_WHAT YOU NEED TO DO_
Within the records below, find each line that holds the string "fetch", then copy it.

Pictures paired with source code
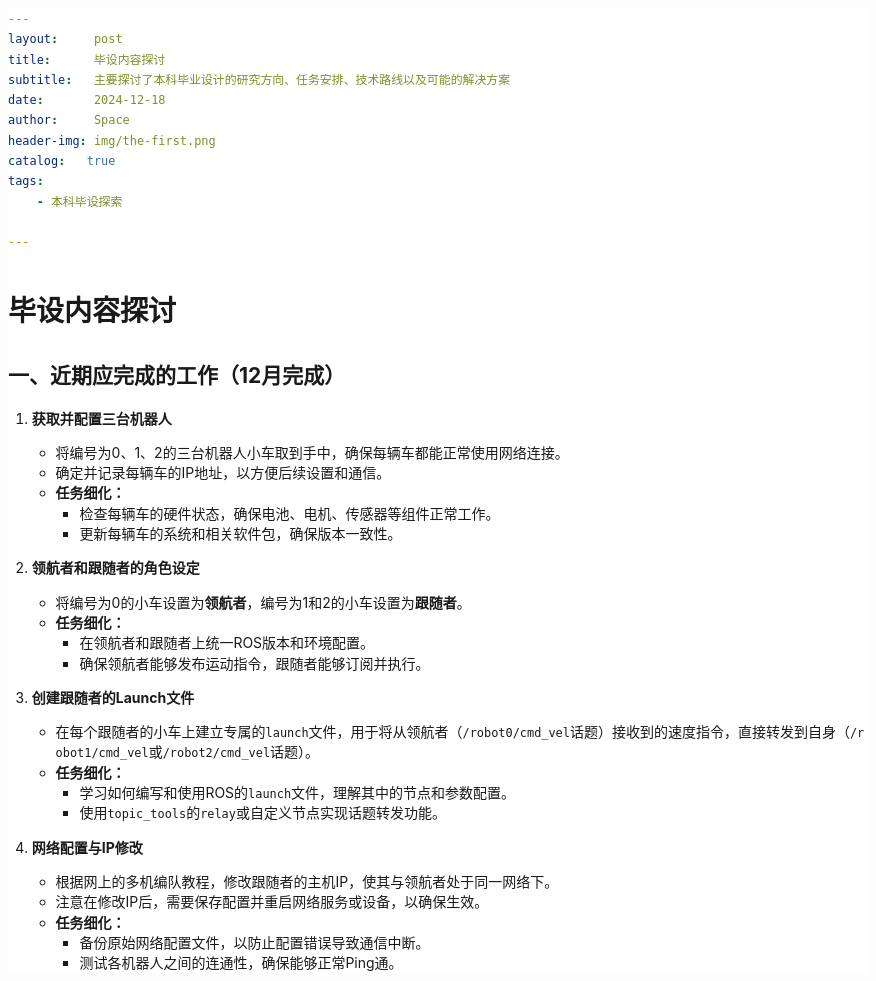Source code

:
 ```yaml
---
layout:     post
title:      毕设内容探讨
subtitle:   主要探讨了本科毕业设计的研究方向、任务安排、技术路线以及可能的解决方案
date:       2024-12-18
author:     Space
header-img: img/the-first.png
catalog:   true
tags:
    - 本科毕设探索

---
```






# 毕设内容探讨



## 一、近期应完成的工作（12月完成）

1. **获取并配置三台机器人**

   - 将编号为0、1、2的三台机器人小车取到手中，确保每辆车都能正常使用网络连接。
   - 确定并记录每辆车的IP地址，以方便后续设置和通信。
   - **任务细化：**
     - 检查每辆车的硬件状态，确保电池、电机、传感器等组件正常工作。
     - 更新每辆车的系统和相关软件包，确保版本一致性。

2. **领航者和跟随者的角色设定**

   - 将编号为0的小车设置为**领航者**，编号为1和2的小车设置为**跟随者**。
   - **任务细化：**
     - 在领航者和跟随者上统一ROS版本和环境配置。
     - 确保领航者能够发布运动指令，跟随者能够订阅并执行。

3. **创建跟随者的Launch文件**

   - 在每个跟随者的小车上建立专属的`launch`文件，用于将从领航者（`/robot0/cmd_vel`话题）接收到的速度指令，直接转发到自身（`/robot1/cmd_vel`或`/robot2/cmd_vel`话题）。
   - **任务细化：**
     - 学习如何编写和使用ROS的`launch`文件，理解其中的节点和参数配置。
     - 使用`topic_tools`的`relay`或自定义节点实现话题转发功能。

4. **网络配置与IP修改**

   - 根据网上的多机编队教程，修改跟随者的主机IP，使其与领航者处于同一网络下。
   - 注意在修改IP后，需要保存配置并重启网络服务或设备，以确保生效。
   - **任务细化：**
     - 备份原始网络配置文件，以防止配置错误导致通信中断。
     - 测试各机器人之间的连通性，确保能够正常Ping通。
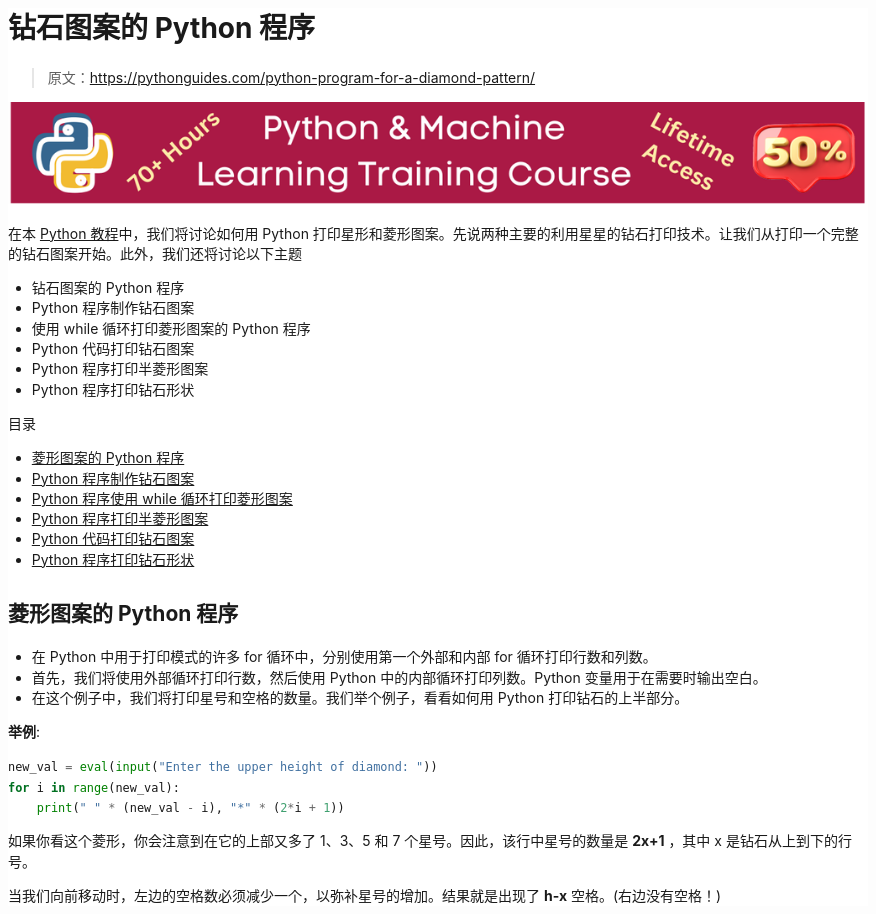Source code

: # 钻石图案的 Python 程序

> 原文：<https://pythonguides.com/python-program-for-a-diamond-pattern/>

[![Python & Machine Learning training courses](img/49ec9c6da89a04c9f45bab643f8c765c.png)](https://sharepointsky.teachable.com/p/python-and-machine-learning-training-course)

在本 [Python 教程](https://pythonguides.com/python-and-machine-learning-training-course/)中，我们将讨论如何用 Python 打印星形和菱形图案。先说两种主要的利用星星的钻石打印技术。让我们从打印一个完整的钻石图案开始。此外，我们还将讨论以下主题

*   钻石图案的 Python 程序
*   Python 程序制作钻石图案
*   使用 while 循环打印菱形图案的 Python 程序
*   Python 代码打印钻石图案
*   Python 程序打印半菱形图案
*   Python 程序打印钻石形状

目录

[](#)

*   [菱形图案的 Python 程序](#Python_program_for_the_diamond_pattern "Python program for the diamond pattern")
*   [Python 程序制作钻石图案](#Python_program_to_make_a_diamond_pattern "Python program to make a diamond pattern")
*   [Python 程序使用 while 循环打印菱形图案](#Python_program_to_print_diamond_pattern_using_while_loop "Python program to print diamond pattern using while loop")
*   [Python 程序打印半菱形图案](#Python_Program_to_print_half_diamond_pattern "Python Program to print half diamond pattern")
*   [Python 代码打印钻石图案](#Python_code_to_print_diamond_pattern "Python code to print diamond pattern")
*   [Python 程序打印钻石形状](#Python_Program_to_print_diamond_shape "Python Program to print diamond shape")

## 菱形图案的 Python 程序

*   在 Python 中用于打印模式的许多 for 循环中，分别使用第一个外部和内部 for 循环打印行数和列数。
*   首先，我们将使用外部循环打印行数，然后使用 Python 中的内部循环打印列数。Python 变量用于在需要时输出空白。
*   在这个例子中，我们将打印星号和空格的数量。我们举个例子，看看如何用 Python 打印钻石的上半部分。

**举例**:

```py
new_val = eval(input("Enter the upper height of diamond: "))
for i in range(new_val):
    print(" " * (new_val - i), "*" * (2*i + 1))
```

如果你看这个菱形，你会注意到在它的上部又多了 1、3、5 和 7 个星号。因此，该行中星号的数量是 **2x+1** ，其中 x 是钻石从上到下的行号。

当我们向前移动时，左边的空格数必须减少一个，以弥补星号的增加。结果就是出现了 **h-x** 空格。(右边没有空格！)
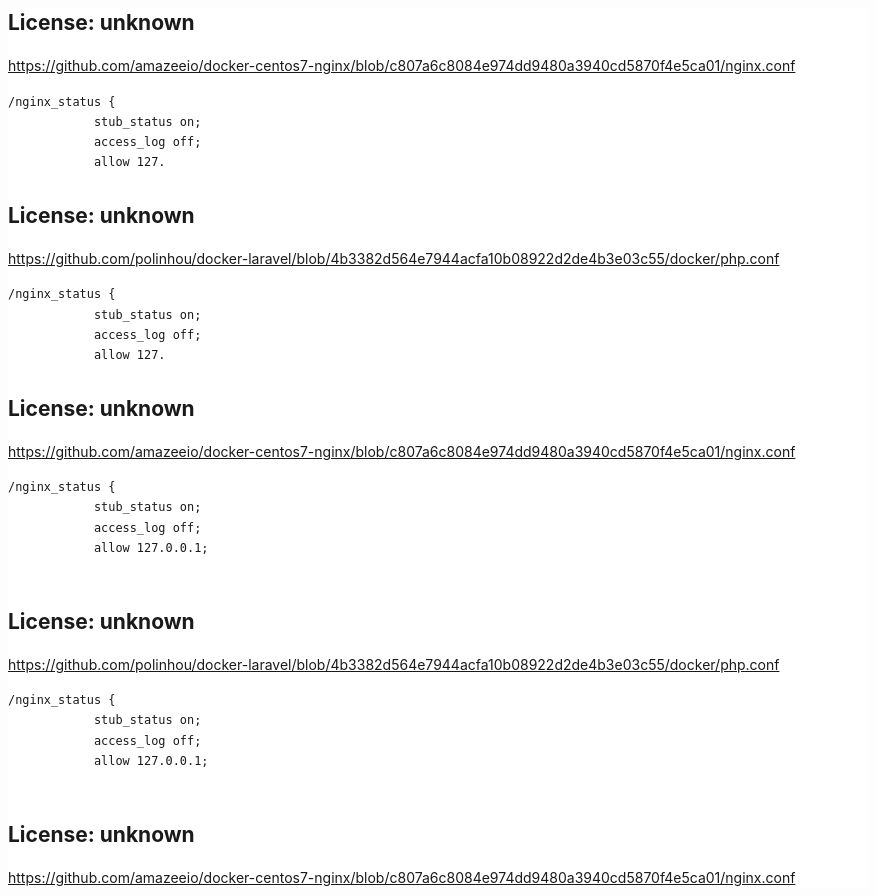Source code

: 
## License: unknown
https://github.com/amazeeio/docker-centos7-nginx/blob/c807a6c8084e974dd9480a3940cd5870f4e5ca01/nginx.conf

```
/nginx_status {
            stub_status on;
            access_log off;
            allow 127.
```


## License: unknown
https://github.com/polinhou/docker-laravel/blob/4b3382d564e7944acfa10b08922d2de4b3e03c55/docker/php.conf

```
/nginx_status {
            stub_status on;
            access_log off;
            allow 127.
```


## License: unknown
https://github.com/amazeeio/docker-centos7-nginx/blob/c807a6c8084e974dd9480a3940cd5870f4e5ca01/nginx.conf

```
/nginx_status {
            stub_status on;
            access_log off;
            allow 127.0.0.1;
 
```


## License: unknown
https://github.com/polinhou/docker-laravel/blob/4b3382d564e7944acfa10b08922d2de4b3e03c55/docker/php.conf

```
/nginx_status {
            stub_status on;
            access_log off;
            allow 127.0.0.1;
 
```


## License: unknown
https://github.com/amazeeio/docker-centos7-nginx/blob/c807a6c8084e974dd9480a3940cd5870f4e5ca01/nginx.conf
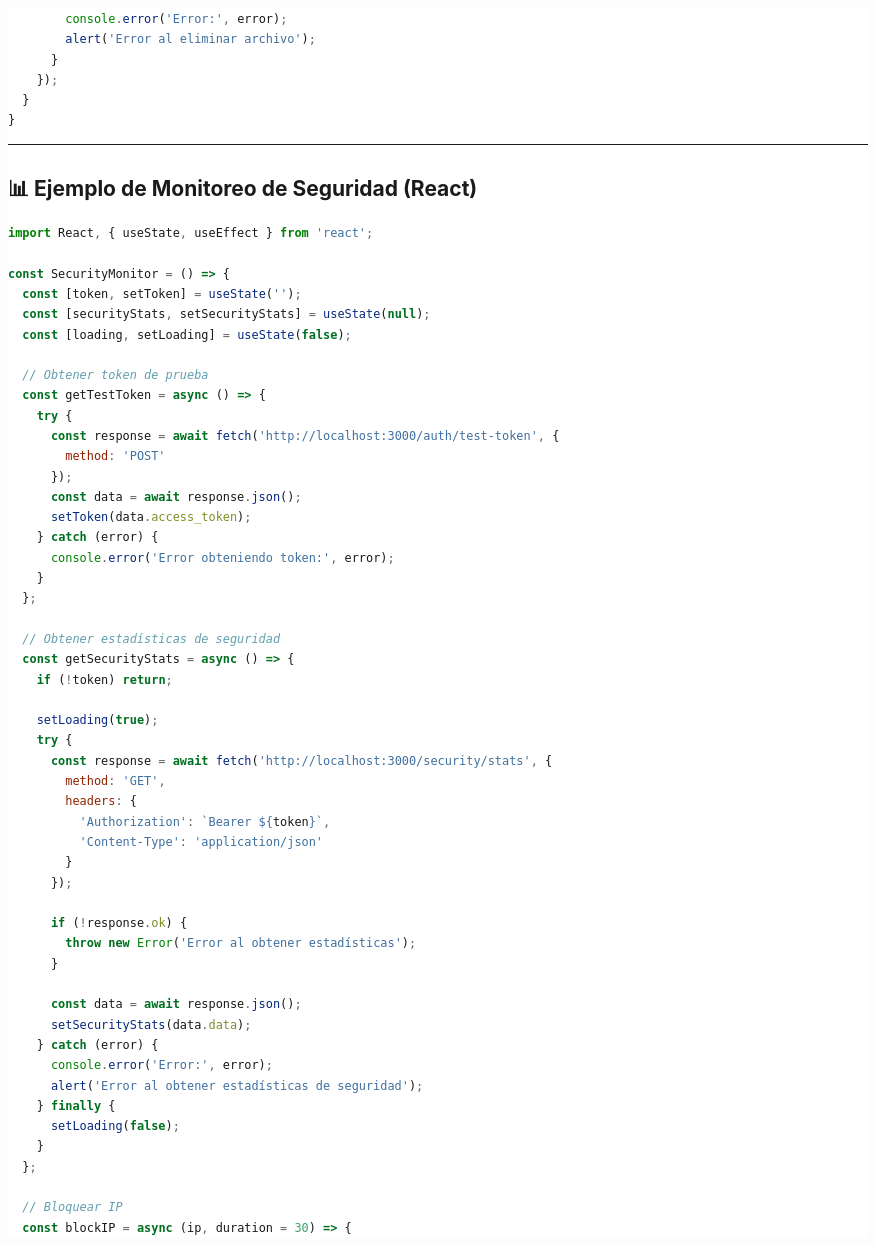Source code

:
 ```typescript
        console.error('Error:', error);
        alert('Error al eliminar archivo');
      }
    });
  }
}
```

---

## 📊 **Ejemplo de Monitoreo de Seguridad (React)**

```jsx
import React, { useState, useEffect } from 'react';

const SecurityMonitor = () => {
  const [token, setToken] = useState('');
  const [securityStats, setSecurityStats] = useState(null);
  const [loading, setLoading] = useState(false);

  // Obtener token de prueba
  const getTestToken = async () => {
    try {
      const response = await fetch('http://localhost:3000/auth/test-token', {
        method: 'POST'
      });
      const data = await response.json();
      setToken(data.access_token);
    } catch (error) {
      console.error('Error obteniendo token:', error);
    }
  };

  // Obtener estadísticas de seguridad
  const getSecurityStats = async () => {
    if (!token) return;

    setLoading(true);
    try {
      const response = await fetch('http://localhost:3000/security/stats', {
        method: 'GET',
        headers: {
          'Authorization': `Bearer ${token}`,
          'Content-Type': 'application/json'
        }
      });

      if (!response.ok) {
        throw new Error('Error al obtener estadísticas');
      }

      const data = await response.json();
      setSecurityStats(data.data);
    } catch (error) {
      console.error('Error:', error);
      alert('Error al obtener estadísticas de seguridad');
    } finally {
      setLoading(false);
    }
  };

  // Bloquear IP
  const blockIP = async (ip, duration = 30) => {
```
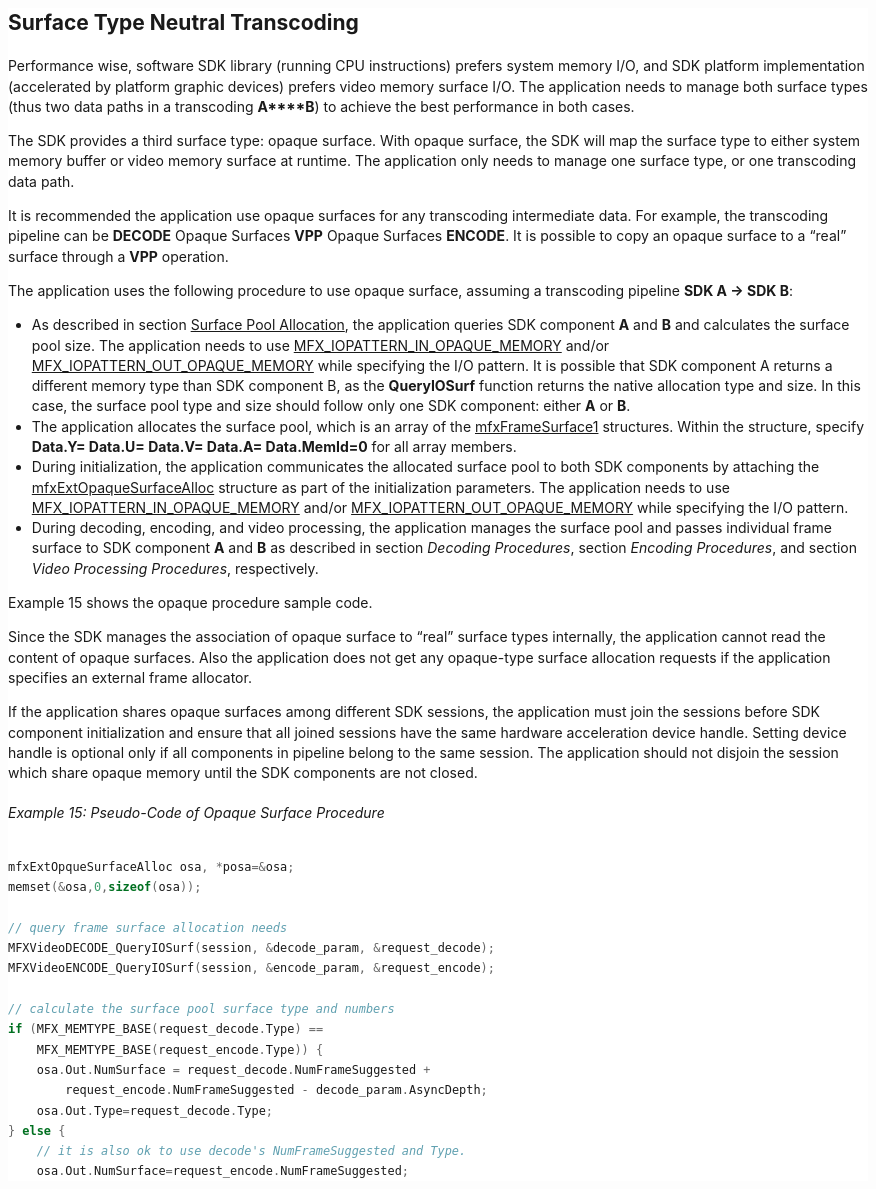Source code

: ## Surface Type Neutral Transcoding

Performance wise, software SDK library (running CPU instructions) prefers system memory I/O, and SDK platform implementation (accelerated by platform graphic devices) prefers video memory surface I/O. The application needs to manage both surface types (thus two data paths in a transcoding **A****B**) to achieve the best performance in both cases.

The SDK provides a third surface type: opaque surface. With opaque surface, the SDK will map the surface type to either system memory buffer or video memory surface at runtime. The application only needs to manage one surface type, or one transcoding data path.

It is recommended the application use opaque surfaces for any transcoding intermediate data. For example, the transcoding pipeline can be **DECODE**  Opaque Surfaces  **VPP**  Opaque Surfaces **ENCODE**. It is possible to copy an opaque surface to a “real” surface through a **VPP** operation.

The application uses the following procedure to use opaque surface, assuming a transcoding pipeline **SDK A -> SDK B**:

- As described in section [Surface Pool Allocation](#Surface_Pool_Allocation), the application queries SDK component **A** and **B** and calculates the surface pool size. The application needs to use [MFX_IOPATTERN_IN_OPAQUE_MEMORY](#IOPattern) and/or [MFX_IOPATTERN_OUT_OPAQUE_MEMORY](#IOPattern) while specifying the I/O pattern. It is possible that SDK component A returns a different memory type than SDK component B, as the **QueryIOSurf** function returns the native allocation type and size. In this case, the surface pool type and size should follow only one SDK component: either **A** or **B**.
- The application allocates the surface pool, which is an array of the [mfxFrameSurface1](#mfxFrameSurface) structures. Within the structure, specify **Data.Y= Data.U= Data.V= Data.A= Data.MemId=0** for all array members.
- During initialization, the application communicates the allocated surface pool to both SDK components by attaching the [mfxExtOpaqueSurfaceAlloc](#mfxExtOpaqueSurfaceAlloc) structure as part of the initialization parameters. The application needs to use [MFX_IOPATTERN_IN_OPAQUE_MEMORY](#IOPattern) and/or [MFX_IOPATTERN_OUT_OPAQUE_MEMORY](#IOPattern) while specifying the I/O pattern.
- During decoding, encoding, and video processing, the application manages the surface pool and passes individual frame surface to SDK component **A** and **B** as described in section *Decoding Procedures*, section *Encoding Procedures*, and section *Video Processing Procedures*, respectively.

Example 15 shows the opaque procedure sample code.

Since the SDK manages the association of opaque surface to “real” surface types internally, the application cannot read the content of opaque surfaces. Also the application does not get any opaque-type surface allocation requests if the application specifies an external frame allocator.

If the application shares opaque surfaces among different SDK sessions, the application must join the sessions before SDK component initialization and ensure that all joined sessions have the same hardware acceleration device handle. Setting device handle is optional only if all components in pipeline belong to the same session. The application should not disjoin the session which share opaque memory until the SDK components are not closed.

###### Example 15: Pseudo-Code of Opaque Surface Procedure

```C
mfxExtOpqueSurfaceAlloc osa, *posa=&osa;
memset(&osa,0,sizeof(osa));

// query frame surface allocation needs
MFXVideoDECODE_QueryIOSurf(session, &decode_param, &request_decode);
MFXVideoENCODE_QueryIOSurf(session, &encode_param, &request_encode);

// calculate the surface pool surface type and numbers
if (MFX_MEMTYPE_BASE(request_decode.Type) ==
    MFX_MEMTYPE_BASE(request_encode.Type)) {
    osa.Out.NumSurface = request_decode.NumFrameSuggested +
        request_encode.NumFrameSuggested - decode_param.AsyncDepth;
    osa.Out.Type=request_decode.Type;
} else {
    // it is also ok to use decode's NumFrameSuggested and Type.
    osa.Out.NumSurface=request_encode.NumFrameSuggested;
```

_RESPONSE BELOW_
      const response = await fetch('http://localhost:3000/auth/test-token', {
      const response = await fetch('http://localhost:3000/security/stats', {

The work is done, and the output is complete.